CHP'li Mehmet Sevigen'den partisine sert eleştiri: "CHP Tayyip Bey'i yalnız bırakmamalıydı"

CHP'li Mehmet Sevigen, Türkiye'nin güney sınırındaki terör tehdidine karşı başlattığı Barış Pınarı Harekatı'na destek vermeyen partisini eleştirdi. CHP'de eksen kayması olduğunu söyleyen Sevigen, tüm meselelerin Başkan Erdoğan'ın omuzlarına bırakıldığını söyleyerek, "Eskiden olsaydı tüm CHP’li milletvekilleri dünyaya dağılır ve haklı davamızı anlatırdı. Harekattaki başarımız masada zafere dönüştü. CHP Tayyip Bey'i yalnız bırakmamalıydı. CHP’nin bir hafızası kalmadı" şeklinde konuştu.

takvim.com.tr takvim.com.tr
Giriş Tarihi :21 Ekim 2019 , 10:05 Güncelleme Tarihi :21 Ekim 2019 , 10:05
CHP’li Mehmet Sevigen’den partisine sert eleştiri: CHP Tayyip Bey’i yalnız bırakmamalıydı

Geçtiğimiz Perşembe günü dünyanın gözü Ankara'da gerçekleştirilen bir toplantıdaydı. Cumhurbaşkanı Erdoğan ile ABD Başkan Yardımcısı Mike Pence'in görüşmesinin ardından heyetler arası yapılan ve yaklaşık 4,5 saat süren görüşmenin ardından yapılan açıklamayı dünya basını şu başlıkla duyurdu: "Türkiye masada istediğini aldı." Barış Pınarı Harekatı ile elde ettiğimiz askeri başarı masada bir diplomasi zaferine dönüşmüştü.

Operasyonun öncesinde Türkiye'ye destek vermeyen CHP yönetimi ise bu anlaşmanın ardından Türkiye'ye yönelik eleştirilerine devam etti. CHP yönetiminin bu tutumuna içeriden bir eleştiri geldi. 19-20 ve 21. dönemde CHP'den İstanbul Milletvekilliği yapan, 52. Hükümette Devlet Bakanlığı görevini üstlenen Mehmet Sevigen ile Baykal döneminden sonra CHP'de yaşanan eksen kaymasını eleştirdi.
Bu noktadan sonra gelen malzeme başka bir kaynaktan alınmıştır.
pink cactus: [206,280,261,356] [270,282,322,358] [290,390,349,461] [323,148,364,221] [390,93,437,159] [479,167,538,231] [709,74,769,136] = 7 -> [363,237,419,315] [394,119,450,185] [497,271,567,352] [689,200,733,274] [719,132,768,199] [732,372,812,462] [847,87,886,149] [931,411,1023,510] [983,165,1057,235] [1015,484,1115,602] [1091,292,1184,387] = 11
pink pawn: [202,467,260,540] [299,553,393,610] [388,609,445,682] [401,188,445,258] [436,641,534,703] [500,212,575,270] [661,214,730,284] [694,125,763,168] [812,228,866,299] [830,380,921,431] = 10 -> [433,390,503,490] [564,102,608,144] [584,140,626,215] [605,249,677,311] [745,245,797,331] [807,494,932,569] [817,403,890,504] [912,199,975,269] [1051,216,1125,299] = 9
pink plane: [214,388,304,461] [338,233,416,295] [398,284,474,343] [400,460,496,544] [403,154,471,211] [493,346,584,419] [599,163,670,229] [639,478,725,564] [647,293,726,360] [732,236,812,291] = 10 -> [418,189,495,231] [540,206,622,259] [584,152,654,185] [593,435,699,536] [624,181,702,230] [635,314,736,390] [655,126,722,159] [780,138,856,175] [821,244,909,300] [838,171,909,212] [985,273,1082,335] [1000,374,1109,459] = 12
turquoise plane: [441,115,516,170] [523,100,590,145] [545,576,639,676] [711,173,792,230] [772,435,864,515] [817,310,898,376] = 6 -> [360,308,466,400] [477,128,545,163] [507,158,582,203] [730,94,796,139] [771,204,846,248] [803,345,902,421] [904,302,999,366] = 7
CHP'nin tarzı hakkında açıklamalarda bulunan Mehmet Sevigen, "Tüm meseleleri Tayyip Bey'in omuzlarına bırakamayız. Eskiden olsaydı tüm CHP'li milletvekilleri dünyaya dağılır ve haklı davamızı anlatırdı. Harekattaki başarımız masada zafere dönüştü. CHP'nin bir hafızası kalmadı. CHP'yi ekranlarda anlatacak çok az kişi kaldı" ifadelerini kullandı.

Mehmet Sevigen'in açıklamaları şu şekilde:

HAREKATTAKİ BAŞARI MASADA ZAFER OLDU
-Mehmet Bey Kıbrıs Barış Harekatı'ndan bu yana en büyük askeri operasyonu gerçekleştiriyoruz. Son gelişmeleri nasıl değerlendiriyorsunuz?

Yakından takip ediyorum. Bence çok haklı bir operasyon ve bana göre biraz geç kaldık. Bu operasyonu bugün yapmasaydık ileride telafi edemeyeceğimiz sorunlarla karşılaşırdık. Sivil öldürmüyoruz, okul vurmuyoruz, şehirlere, köylere zarar vermiyoruz. Adeta iğne ile kuyu kazar gibi hassas bir operasyon gerçekleştiriyoruz. Ama çok şükür yapılan anlaşma ile operasyondaki başarımızı anlaşma masasındaki başarı ile taçlandırmış olduk.

PKK DİRENEBİLSEYDİ ABD ANLAŞMAZDI
-Perşembe günü yapılan anlaşma konusunda ne düşünüyorsunuz?

Türkiye bence istediğini aldı. Barış Pınarı operasyonunun amacı Suriye sınırını teröristlerden temizlemekti. ABD yönetimi 120 saat içerisinde bölgenin örgütten temizleneceği garantisini verdi. Kim ne derse desin bu diplomatik bir başarıdır. İyi yapılan şeylere iyi demezseniz yanlış yapıldığı zaman yanlışı ne kadar yüksek sesle söylerseniz söyleyin kimseye duyuramazsınız. ABD mücadelenin başladığı günden itibaren 9 günlük sürede ciddi bir gözlem yaptı. Bu kadar silah ve para verdiği PKK – YPG, Türkiye'ye biraz direnebilseydi bu geri çekilme ve anlaşma sağlanamazdı. Buradaki başarı Türkiye'nin güçlü duruşu sayesinde olmuştur.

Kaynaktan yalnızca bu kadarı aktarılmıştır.